Harad had its grip tightly on Blaze now, but he tried to stop it. He could heal her afterwards. She wouldn’t even require a broken Path. He felt the world blur around him. He tried to let go, to move away from Ekari, but he had no strength left. He’d fought to get here and this place was safe. This was far enough.
“I’m sorry. I should have told you.” He thought he spoke out loud, but he wasn’t certain.
----------------------------------------
When Blaze woke up, he was in a bed. It wasn’t his bed, but it took him a moment to realize that.
He realized it wasn’t his bed a moment after he realized he wasn’t in his body. He was in Ekari’s. His memory caught up and he knew exactly what was going on.
Harad.
This wasn’t the first time he’d been in a female body; that was a normal part of diehar training, at least where he grew up. It simply wasn’t his preference; Blaze was male and he liked being male.
He also didn’t like taking over anyone else’s body, especially not Ekari’s, but there wasn’t anything he could do about that until harad ended. In many ways, it was fortunate that Ekari needed healing; handling that would take Blaze’s attention and help speed harad along. Blaze didn’t feel lucky.

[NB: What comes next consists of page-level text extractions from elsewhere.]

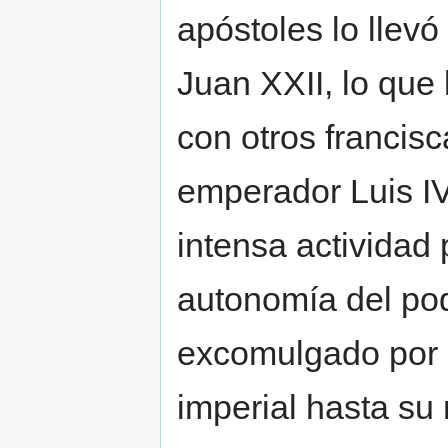
apóstoles lo llevó
Juan XXII, lo que 
con otros francisc
emperador Luis IV
intensa actividad 
autonomía del pod
excomulgado por e
imperial hasta su 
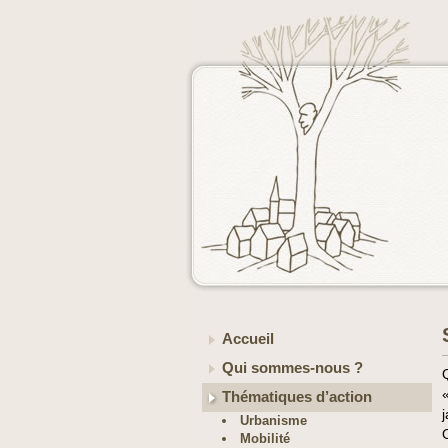
Accueil
Qui sommes-nous ?
Thématiques d’action
Urbanisme
Mobilité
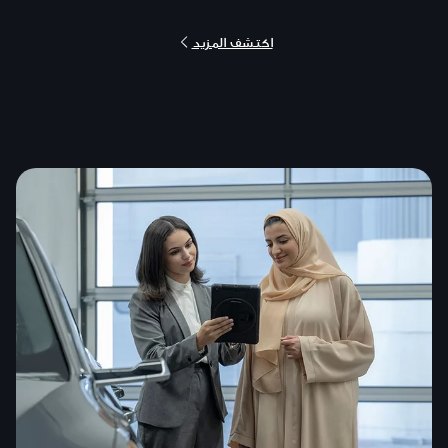
اكتشف المزيد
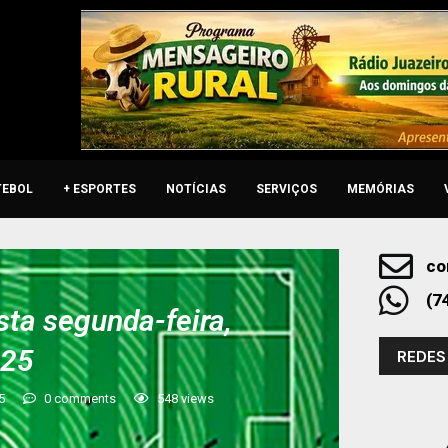
TEBOL
+ ESPORTES
NOTÍCIAS
SERVIÇOS
MEMÓRIAS
co
(7
sta segunda-feira,
025
REDES
5
0 comments
548
views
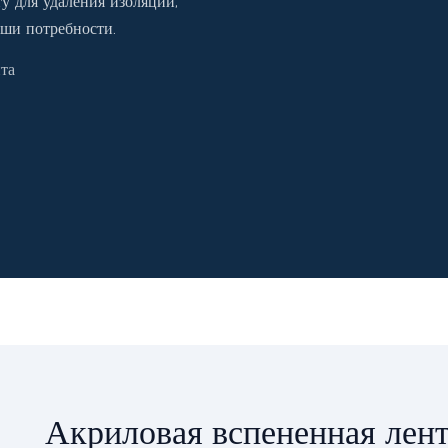
у для удаления изоляции,
аши потребности.
та
Акриловая вспененная лен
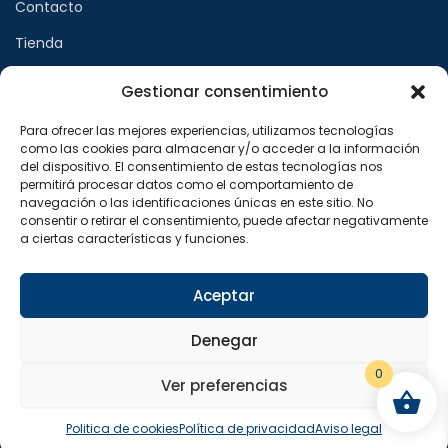
Contacto
Tienda
Gestionar consentimiento
Páginas legales
Para ofrecer las mejores experiencias, utilizamos tecnologías
como las cookies para almacenar y/o acceder a la información
Aviso legal
del dispositivo. El consentimiento de estas tecnologías nos
permitirá procesar datos como el comportamiento de
Política de privacidad
navegación o las identificaciones únicas en este sitio. No
consentir o retirar el consentimiento, puede afectar negativamente
Política de cookies
a ciertas características y funciones.
Síguenos en
Aceptar
F
X
I
a
-
n
Denegar
c
t
s
e
w
t
b
i
a
0
o
t
g
Ver preferencias
o
t
r
Copyright © 2024 Sualfont S.L. Todos los derechos
k
e
a
reservados.
-
r
m
Politica de cookies
Política de privacidad
Aviso legal
f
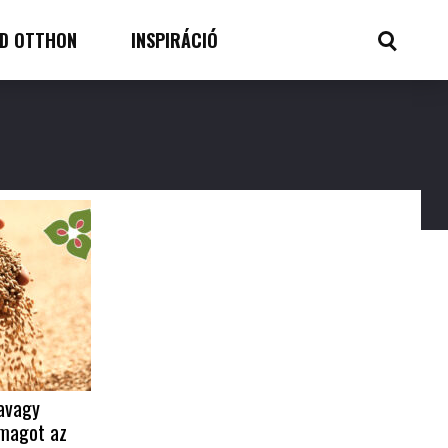
D OTTHON
INSPIRÁCIÓ
 avagy
őmagot az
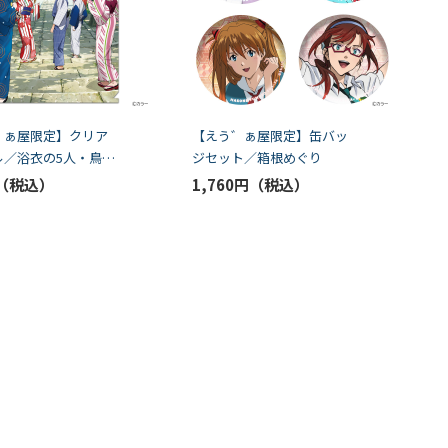
゛ぁ屋限定】クリア
【えう゛ぁ屋限定】缶バッ
ル／浴衣の5人・鳥居
ジセット／箱根めぐり
1,760円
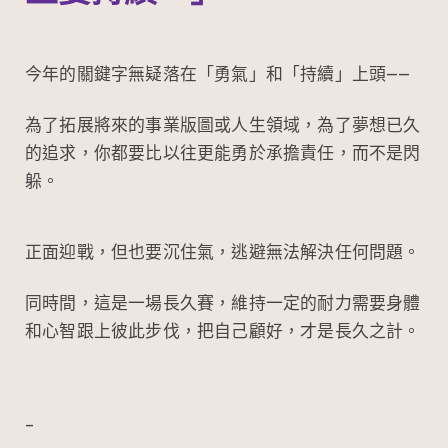
今年的關鍵字無疑落在「勇氣」和「持續」上頭——
為了拓展將來的事業版圖或人生領域，為了夢想已久
的追求，你都要比以往更能勇於承擔責任，而不是閃
躲。
正面迎戰，但也要沉住氣，逃避無法解決任何問題。
同時間，這是一場長久賽，維持一定的耐力需要身體
和心智跟上彼此步伐，把自己顧好，才是長久之計。
–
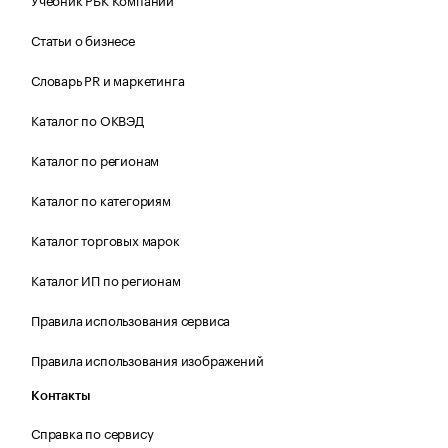
Статьи о бизнесе
Словарь PR и маркетинга
Каталог по ОКВЭД
Каталог по регионам
Каталог по категориям
Каталог торговых марок
Каталог ИП по регионам
Правила использования сервиса
Правила использования изображений
Контакты
Справка по сервису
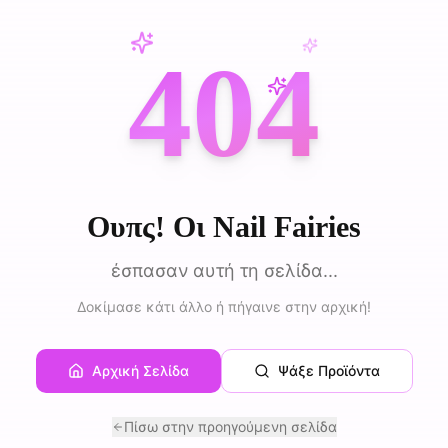
404
Ουπς! Οι Nail Fairies
έσπασαν αυτή τη σελίδα...
Δοκίμασε κάτι άλλο ή πήγαινε στην αρχική!
Αρχική Σελίδα
Ψάξε Προϊόντα
Πίσω στην προηγούμενη σελίδα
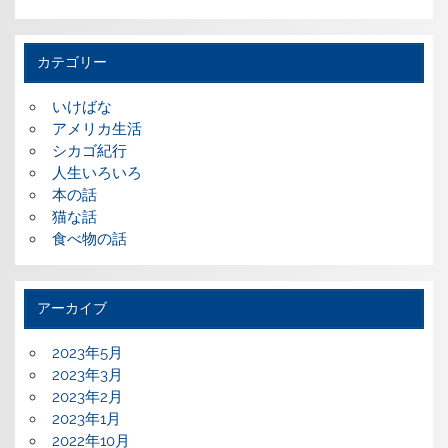
カテゴリー
いけばな
アメリカ生活
シカゴ紀行
人生いろいろ
本の話
猫な話
食べ物の話
アーカイブ
2023年5月
2023年3月
2023年2月
2023年1月
2022年10月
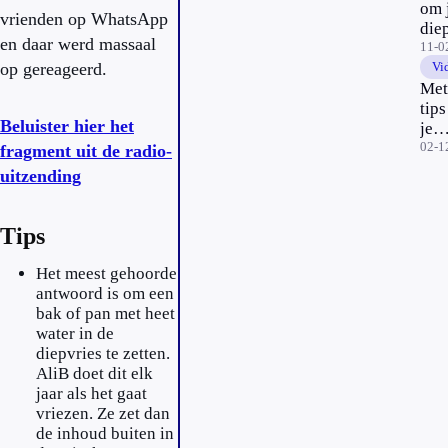
om 
vrienden op WhatsApp
die
en daar werd massaal
te
11-0
op gereageerd.
ont
Vi
Met
tips
Beluister hier het
je
boo
02-1
fragment uit de radio-
een
uitzending
lan
Tips
Het meest gehoorde
antwoord is om een
bak of pan met heet
water in de
diepvries te zetten.
AliB doet dit elk
jaar als het gaat
vriezen. Ze zet dan
de inhoud buiten in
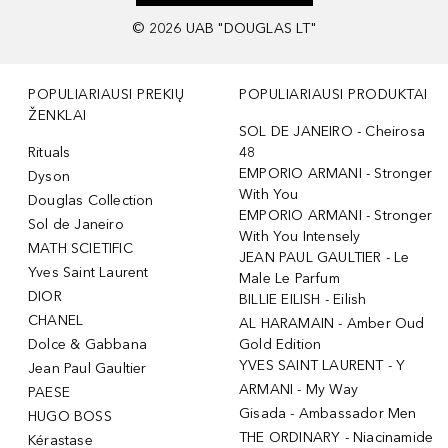
©
2026
UAB "DOUGLAS LT"
POPULIARIAUSI PREKIŲ
POPULIARIAUSI PRODUKTAI
ŽENKLAI
SOL DE JANEIRO - Cheirosa
Rituals
48
EMPORIO ARMANI - Stronger
Dyson
With You
Douglas Collection
EMPORIO ARMANI - Stronger
Sol de Janeiro
With You Intensely
MATH SCIETIFIC
JEAN PAUL GAULTIER - Le
Yves Saint Laurent
Male Le Parfum
DIOR
BILLIE EILISH - Eilish
CHANEL
AL HARAMAIN - Amber Oud
Dolce & Gabbana
Gold Edition
YVES SAINT LAURENT - Y
Jean Paul Gaultier
ARMANI - My Way
PAESE
Gisada - Ambassador Men
HUGO BOSS
THE ORDINARY - Niacinamide
Kérastase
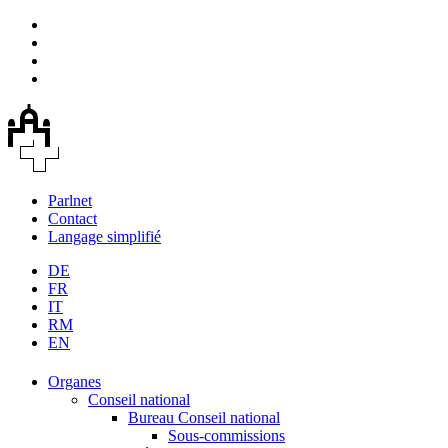
Parlnet
Contact
Langage simplifié
DE
FR
IT
RM
EN
Organes
Conseil national
Bureau Conseil national
Sous-commissions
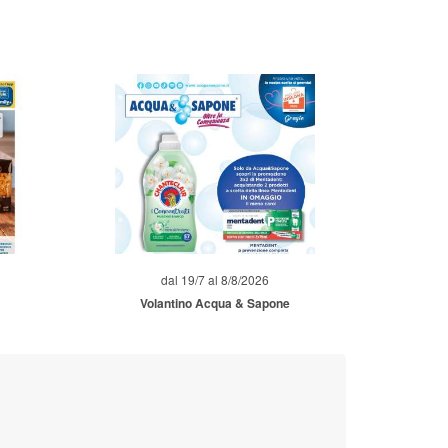
dal 19/7 al 8/8/2026
Volantino Acqua & Sapone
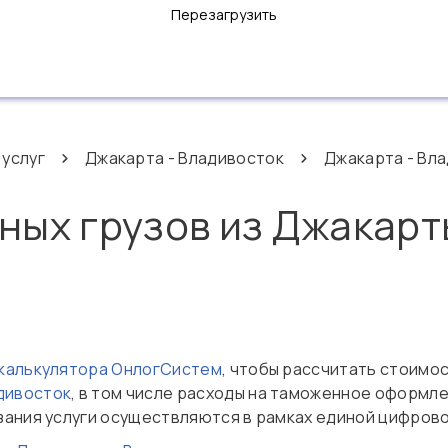
Перезагрузить
 услуг
Джакарта - Владивосток
Джакарта - Вла
ных грузов из Джакарт
 калькулятора ОнлогСистем
, чтобы рассчитать стоимо
дивосток
, в том числе расходы на таможенное оформл
зания услуги осуществляются в рамках единой цифров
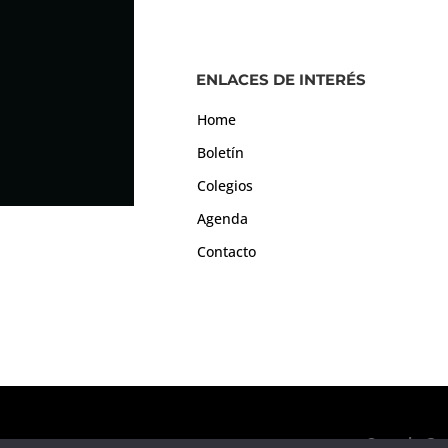
ENLACES DE INTERÉS
Home
Boletín
Colegios
Agenda
Contacto
Consejo Gen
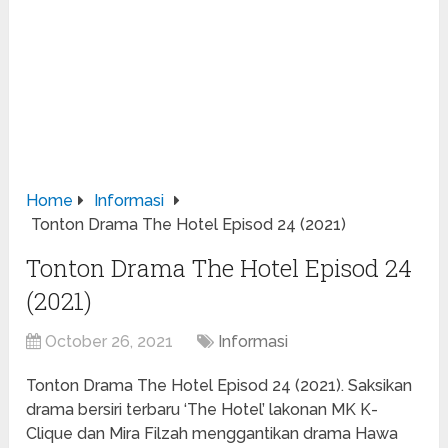
Home
Informasi
Tonton Drama The Hotel Episod 24 (2021)
Tonton Drama The Hotel Episod 24
(2021)
October 26, 2021
Informasi
Tonton Drama The Hotel Episod 24 (2021). Saksikan
drama bersiri terbaru ‘The Hotel’ lakonan MK K-
Clique dan Mira Filzah menggantikan drama Hawa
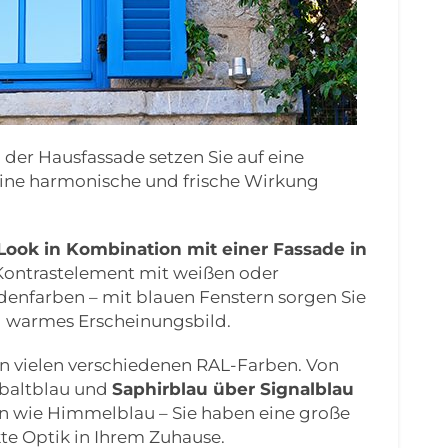
 der Hausfassade setzen Sie auf eine
eine harmonische und frische Wirkung
Look in Kombination mit einer Fassade in
Kontrastelement mit weißen oder
denfarben – mit blauen Fenstern sorgen Sie
d warmes Erscheinungsbild.
 in vielen verschiedenen RAL-Farben. Von
baltblau und
Saphirblau über Signalblau
en wie Himmelblau – Sie haben eine große
kte Optik in Ihrem Zuhause.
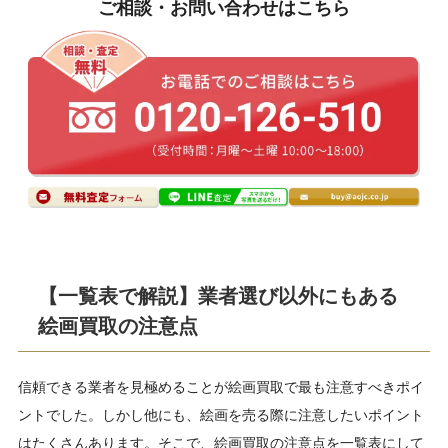
ご相談・お問い合わせはこちら
【一覧表で解説】業者選び以外にもある
絵画買取の注意点
信頼できる業者を見極めることが絵画買取で最も注意すべきポイ
ントでした。しかし他にも、絵画を売る際に注意したいポイント
はたくさんあります。そこで、絵画買取の注意点を一覧表にして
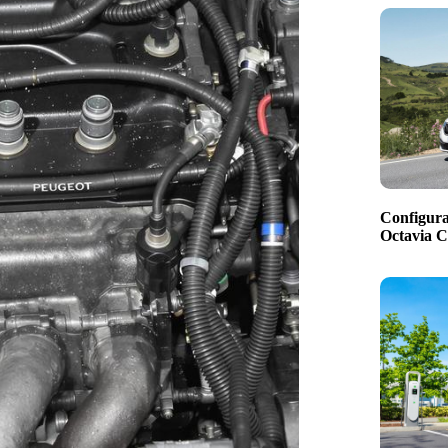
Configura
Octavia 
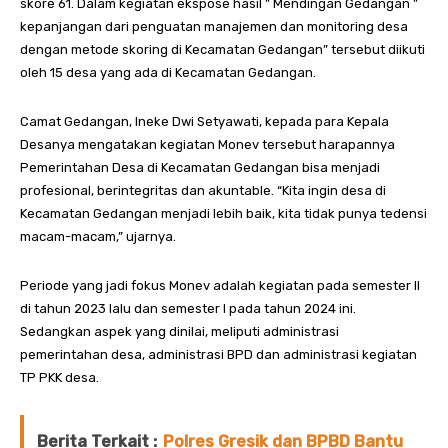
skore 61. Dalam kegiatan ekspose hasil ” Mendingan Gedangan ”
kepanjangan dari penguatan manajemen dan monitoring desa
dengan metode skoring di Kecamatan Gedangan” tersebut diikuti
oleh 15 desa yang ada di Kecamatan Gedangan.
Camat Gedangan, Ineke Dwi Setyawati, kepada para Kepala
Desanya mengatakan kegiatan Monev tersebut harapannya
Pemerintahan Desa di Kecamatan Gedangan bisa menjadi
profesional, berintegritas dan akuntable. “Kita ingin desa di
Kecamatan Gedangan menjadi lebih baik, kita tidak punya tedensi
macam-macam,” ujarnya.
Periode yang jadi fokus Monev adalah kegiatan pada semester II
di tahun 2023 lalu dan semester I pada tahun 2024 ini.
Sedangkan aspek yang dinilai, meliputi administrasi
pemerintahan desa, administrasi BPD dan administrasi kegiatan
TP PKK desa.
Berita Terkait :
Polres Gresik dan BPBD Bantu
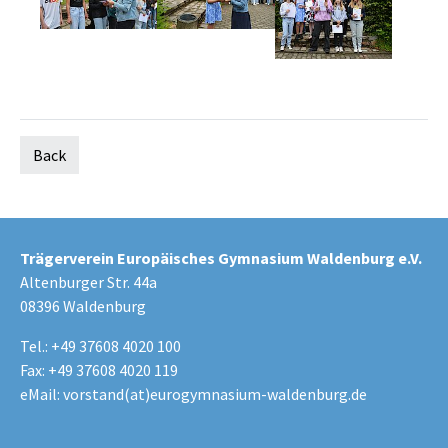
Back
Trägerverein Europäisches Gymnasium Waldenburg e.V.
Altenburger Str. 44a
08396 Waldenburg
Tel.: +49 37608 4020 100
Fax: +49 37608 4020 119
eMail:
vorstand(at)eurogymnasium-waldenburg.de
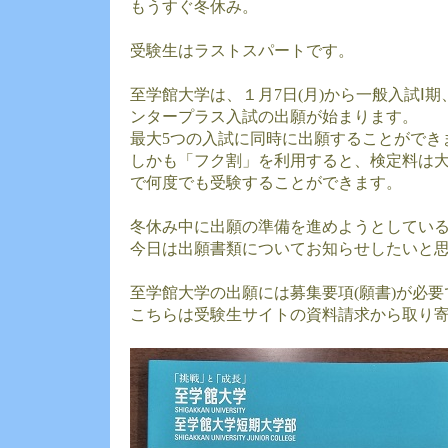
もうすぐ冬休み。
受験生はラストスパートです。
至学館大学は、１月7日(月)から一般入試Ⅰ
ンタープラス入試の出願が始まります。
最大5つの入試に同時に出願することができ
しかも「フク割」を利用すると、検定料は大学35
で何度でも受験することができます。
冬休み中に出願の準備を進めようとしてい
今日は出願書類についてお知らせしたいと
至学館大学の出願には募集要項(願書)が必要
こちらは受験生サイトの資料請求から取り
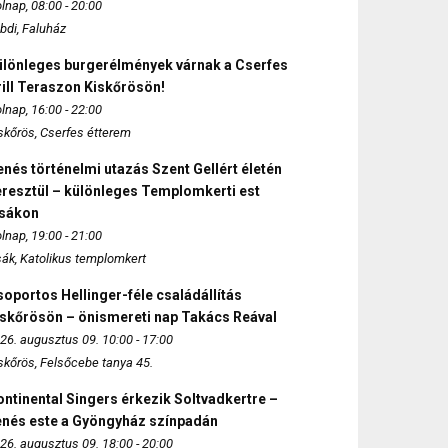
lnap, 08:00 - 20:00
bdi, Faluház
ülönleges burgerélmények várnak a Cserfes
ill Teraszon Kiskőrösön!
lnap, 16:00 - 22:00
skőrös, Cserfes étterem
nés történelmi utazás Szent Gellért életén
eresztül – különleges Templomkerti est
zsákon
lnap, 19:00 - 21:00
sák, Katolikus templomkert
oportos Hellinger-féle családállítás
iskőrösön – önismereti nap Takács Reával
26. augusztus 09. 10:00 - 17:00
skőrös, Felsőcebe tanya 45.
ntinental Singers érkezik Soltvadkertre –
enés este a Gyöngyház színpadán
26. augusztus 09. 18:00 - 20:00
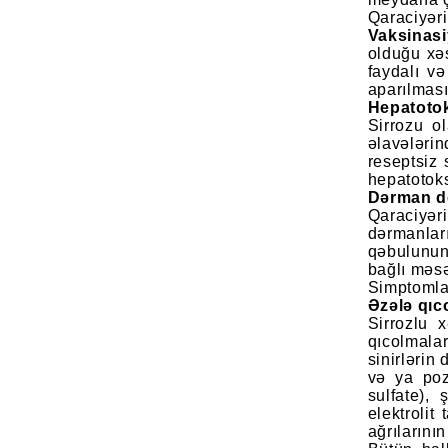
Qaraciyər
Vaksinasi
olduğu xəs
faydalı v
aparılması
Hepatotok
Sirrozu o
əlavələri
reseptsiz 
hepatotoks
Dərman do
Qaraciyər
dərmanları
qəbulunun 
bağlı məsə
Simptomlar
Əzələ qıc
Sirrozlu 
qıcolmalar
sinirlərin
və ya pozğ
sulfate),
elektrolit
ağrılarını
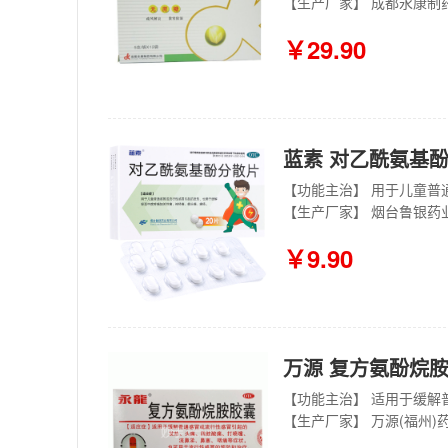
【生产厂家】 成都永康制
￥29.90
蓝素 对乙酰氨基酚分
【生产厂家】 烟台鲁银药
￥9.90
万源 复方氨酚烷胺
【生产厂家】 万源(福州)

Blaze expected that his own body was asleep in his bed; whoever put Ekari in bed had surely put him in bed as well. His body wasn’t going to wake up on its own; there was no separate consciousness to control it, only enough to keep it alive. That was a risk that some diehar chose to take, moving from body to body, temporarily suppressing the consciousnesses of the bodies, but it wasn’t one Blaze wanted. He liked his body; it was his. He’d had it ever since he was born except for harad. Even then, he’d suffered through more than one harad in his own body, especially after he left home.
But then, Blaze was strange. He always had been. If he wanted to transfer, even in harad, there had to be something for him to heal. A condition being required for transfer was common but healing was a very unusual one.
He could feel himself healing Ekari, removing whatever had pushed her away from who she was and into an image it wanted her to be. He was glad that he could use Ekari’s mana for it; she didn’t have as much as Blaze’s body, but she hadn’t drained it twice in a day either.
Something was helping with the healing. It felt like a Path Skill of some sort, but Blaze didn’t recognize it. It was probably Ekari’s, but very few Path Skills would function during harad, so Blaze wasn’t certain what to think about it.